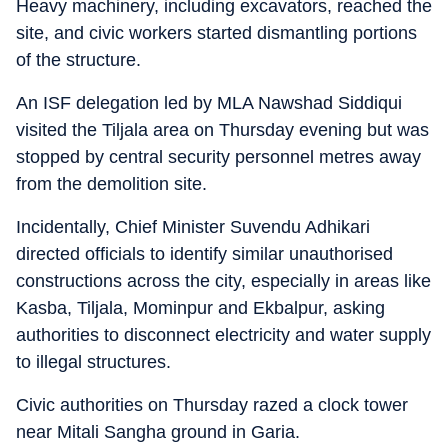
Heavy machinery, including excavators, reached the
site, and civic workers started dismantling portions
of the structure.
An ISF delegation led by MLA Nawshad Siddiqui
visited the Tiljala area on Thursday evening but was
stopped by central security personnel metres away
from the demolition site.
Incidentally, Chief Minister Suvendu Adhikari
directed officials to identify similar unauthorised
constructions across the city, especially in areas like
Kasba, Tiljala, Mominpur and Ekbalpur, asking
authorities to disconnect electricity and water supply
to illegal structures.
Civic authorities on Thursday razed a clock tower
near Mitali Sangha ground in Garia.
======
Work instruction.
Put each line of the listing into a numbered list. Skip any blank lines and leave out the pictures.

Answer section.
1. Heavy machinery, including excavators, reached the
2. site, and civic workers started dismantling portions
3. of the structure.
4. An ISF delegation led by MLA Nawshad Siddiqui
5. visited the Tiljala area on Thursday evening but was
6. stopped by central security personnel metres away
7. from the demolition site.
8. Incidentally, Chief Minister Suvendu Adhikari
9. directed officials to identify similar unauthorised
10. constructions across the city, especially in areas like
11. Kasba, Tiljala, Mominpur and Ekbalpur, asking
12. authorities to disconnect electricity and water supply
13. to illegal structures.
14. Civic authorities on Thursday razed a clock tower
15. near Mitali Sangha ground in Garia.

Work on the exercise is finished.